If you already have a good boiler in place, it might make sense to add an indirect fired tank. If you want endless hot water to fill a large tub, then a tankless unit is worth considering. A lot depends on the space you have, what your hot water usage patterns are, what the conditions for venting are, etc.
A tankless unit will work well *only* if the GPM rating of the heater is more than about 70% of the the GPM rating of the tub fixtures. There is also the water supply temperature and the temperature rise that the heater is capable of at the GPM rating.
If the gas piping is not sized properly, you will not have maximum output from the heater.

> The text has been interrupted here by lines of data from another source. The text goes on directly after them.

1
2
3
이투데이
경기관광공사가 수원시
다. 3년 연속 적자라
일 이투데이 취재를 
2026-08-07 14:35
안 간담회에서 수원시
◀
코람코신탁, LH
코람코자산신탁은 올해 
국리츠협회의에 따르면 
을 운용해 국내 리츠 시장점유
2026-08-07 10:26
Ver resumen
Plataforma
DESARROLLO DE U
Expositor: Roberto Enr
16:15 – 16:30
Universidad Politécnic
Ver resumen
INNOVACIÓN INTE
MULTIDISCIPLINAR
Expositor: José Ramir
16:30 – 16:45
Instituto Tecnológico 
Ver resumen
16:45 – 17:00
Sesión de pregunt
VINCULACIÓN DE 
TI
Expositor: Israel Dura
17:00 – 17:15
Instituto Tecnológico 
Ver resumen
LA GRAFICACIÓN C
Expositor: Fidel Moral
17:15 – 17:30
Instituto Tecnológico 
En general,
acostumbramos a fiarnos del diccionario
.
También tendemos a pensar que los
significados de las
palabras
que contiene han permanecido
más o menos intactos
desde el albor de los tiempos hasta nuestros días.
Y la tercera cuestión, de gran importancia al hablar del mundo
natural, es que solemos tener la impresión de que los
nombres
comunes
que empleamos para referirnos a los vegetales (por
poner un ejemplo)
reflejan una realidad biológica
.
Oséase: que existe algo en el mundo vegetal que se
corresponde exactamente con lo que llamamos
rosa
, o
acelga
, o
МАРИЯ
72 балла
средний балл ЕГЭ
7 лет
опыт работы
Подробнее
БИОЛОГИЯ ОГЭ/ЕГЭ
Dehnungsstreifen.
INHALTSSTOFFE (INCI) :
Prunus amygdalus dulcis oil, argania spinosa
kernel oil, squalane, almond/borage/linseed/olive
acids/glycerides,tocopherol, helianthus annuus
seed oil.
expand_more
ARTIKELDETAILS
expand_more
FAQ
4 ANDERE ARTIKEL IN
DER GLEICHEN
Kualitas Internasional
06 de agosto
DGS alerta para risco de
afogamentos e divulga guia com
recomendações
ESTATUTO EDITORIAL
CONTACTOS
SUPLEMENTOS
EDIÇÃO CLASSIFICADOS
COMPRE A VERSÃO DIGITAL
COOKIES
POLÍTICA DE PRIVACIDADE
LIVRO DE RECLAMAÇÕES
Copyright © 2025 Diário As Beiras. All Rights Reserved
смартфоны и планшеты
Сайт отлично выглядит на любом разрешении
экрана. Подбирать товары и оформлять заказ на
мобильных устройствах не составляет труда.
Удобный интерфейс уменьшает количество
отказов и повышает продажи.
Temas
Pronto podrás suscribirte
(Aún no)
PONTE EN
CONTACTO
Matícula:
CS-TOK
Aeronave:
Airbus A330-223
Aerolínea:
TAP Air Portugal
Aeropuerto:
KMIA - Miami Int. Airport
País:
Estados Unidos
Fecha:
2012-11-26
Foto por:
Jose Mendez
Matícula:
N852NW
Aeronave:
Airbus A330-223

Unless there is some type of restrictor installed in the tub fixtures, those fixtures flow too much, and the result is warm, but not hot, water in your tub. Tub fixtures are not regulated to 2.5 GPM like showerheads.
Large capacity tankless units are available, but with a boiler already in place, I would vote for the indirect fired water heater.
Another option is a commercial size gas-fired tank. They have input rates approaching tankless units and very quick recovery, such that you can generally get about 1.5 gallons out for every gallon of capacity. But they're big and expensive, so the indirect unit is probably the way to go.
If your view never changes you're following the wrong leader
How many gallons is the tub? You can get maybe 25-30 gallons of hot water out of the 50 gallon tank, before it starts to go cool. Figure that mixed about 70/30 with cold water while filling. Lets you fill a 35-40 gallon tub, based on my quick thumb suck.